C’est donc sur ce chiffre de 150 000, que se construisent toutes les politiques en faveur de l’habitat inclusif. Et ces politiques auxquelles la CNSA a adossé un train d’aides financières font un carton sur tout le territoire : selon un officiel haut placé de la CNSA, de nombreux projets voient le jour partout en France.
Helas, ce même officiel doute que la plupart de ces projets passent l’épreuve du feu 🔥
Le parcours du combattant de l’habitat inclusif 🪖
L’inclusion (sic) dans la loi donne à l’habitat inclusif un régime, des modalités de financement et inspire des porteurs de projets qui rêvent des maisons fleuries où ils pourront accueillir des groupes de seniors souriants, qui y seront tellement mieux que dans leur sinistre demeure glaciale où ils survivent chichement en attendant la mort.
Malheurement, l’ambition et l’enthousiasme de ces entrepreneurs se fracassent bien vite contre le mur de la réalité :
Recherche d’une commune accueillante,
Recherche d’un foncier bien placé et abordable,
Recherche de financeurs,
Recherche de clients,
Recherche des autorisations départementales indispensables,
Recherche de subventions,
…
Le parcours de l’entrepreneur en habitat inclusif est aussi ardu qu’un chemin de croix, aussi long que la quête du Graal et aussi périlleux que l’ascension de l’Everest en slip.
Au bout du compte, le résultat est le même que ce soir à la fermeture des bureaux de vote : beaucoup de candidats, peu d’élus. Sauf que ce ne sont pas les urnes qui les départagent, mais la difficulté de mener son projet à bien.

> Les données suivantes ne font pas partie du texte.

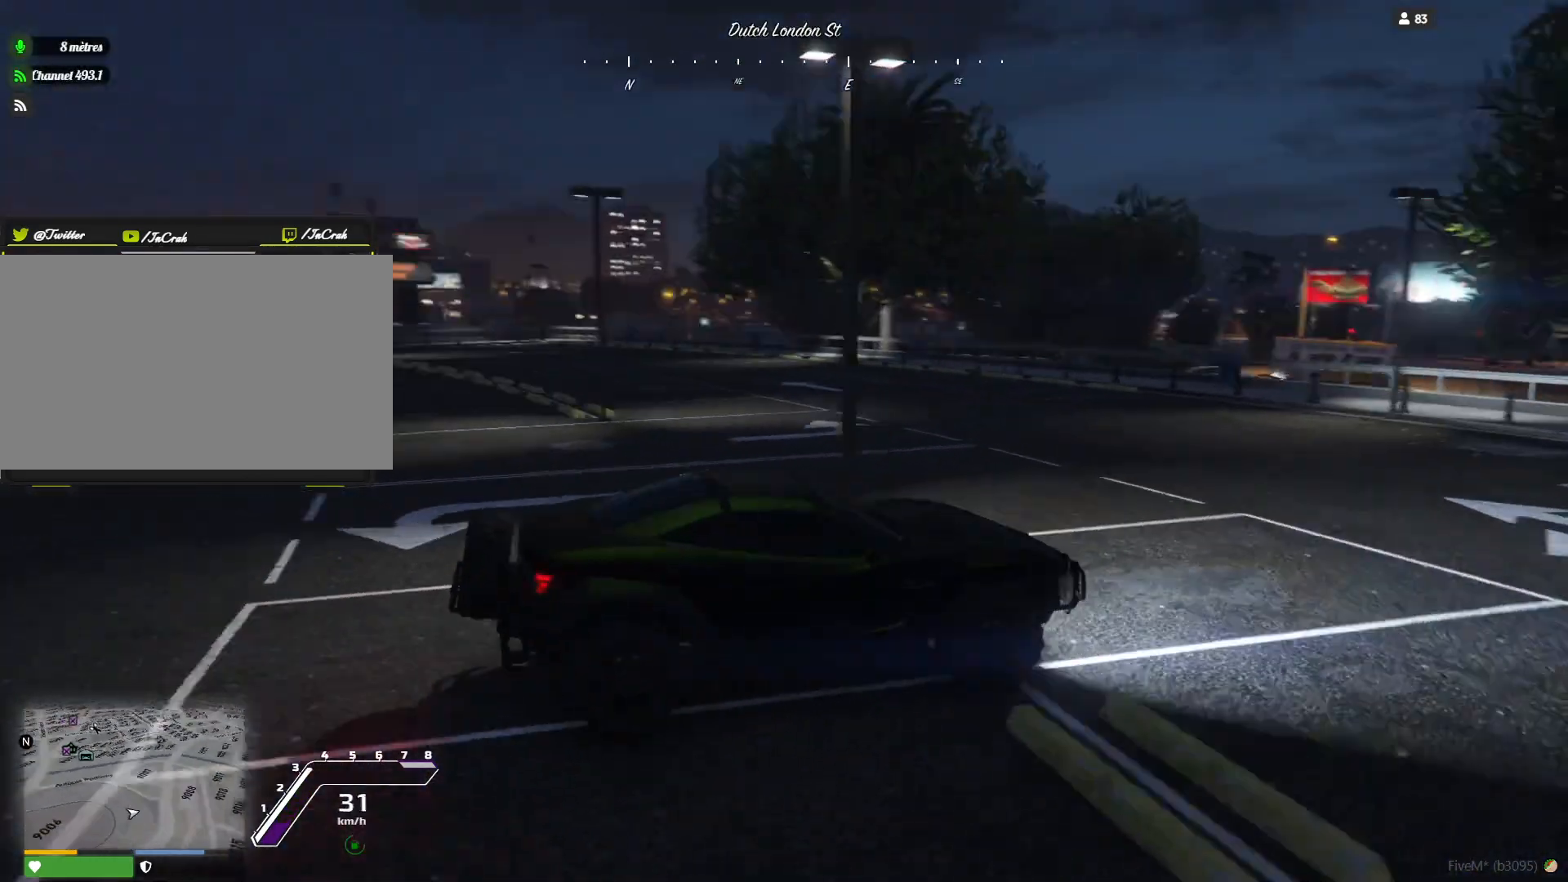
{"keys": []}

Et contrairement au couperet électoral qui limite à 2 le nombre de finalistes et à 1 le nombre de gagnants, il n’y a pas de numerus clausus pour l’habitat inclusif.
Pas de numerus clausus 🔢
Non, le seul couperêt, c’est la complexité à créer son habitat.
Pour détailler cette complexité, je donne la parole à la sociologue Anne Labit, spécialiste de l’habitat participatif, que j’ai interviewé à l’occasion du livre blanc de l’habitat inclusif réalisé pour Ages&Vie.
Le principal écueil réside dans la coordination des projets. Un projet qui fonctionne, c’est un projet qui est porté par un collectif d’acteurs qui ont travaillé en partenariat. Ces démarches d’ingénierie sociale sont complexes car vous devez faire travailler ensemble des acteurs issus d’environnements différents : des promoteurs, des élus, des architectes, des urbanistes, des habitants.
S’associer avec un bailleur social permet d’accueillir des publics moins argentés, mais le bailleur social n’a pas l’habitude de travailler en collaboration avec lees populations.
Une fois le projet livré viennent toutes les difficultés liées à la nature même de ce type de lieu. L’habitat inclusif et participatif, c’est avoir de l’entraide, utiliser des espaces communs. dès lors qu’on est un collectif qui s’autogère, qui décide ensemble, la divergence de vues est fréquente. Le collectif doit apprendre à communiquer, à prendre des décisions partagées. Des difficultés classiques en projet collaboratif.
C’est pas parce que ça a l’air sympa que c’est facile
C’est pourquoi, si nous voulons atteindre les objectifs ambitieux fixés par le rapport Piveteau, nous devons faciliter au maximum le travail de tous les entrepreneurs :
Ceux qui veulent trouver une solution pour leur commune, leur territoire ou leur famille.
Ceux qui veulent ouvrir des centaines de maisons partout en France.
Dans un cas comme dans l’autre, ils ne répondront qu’à une partie du besoin, qui est immense.
Et c’est ce qui nous pousse à leur proposer de se fédérer pour faire avancer le schmilblick à plusieurs et porter leurs revendications.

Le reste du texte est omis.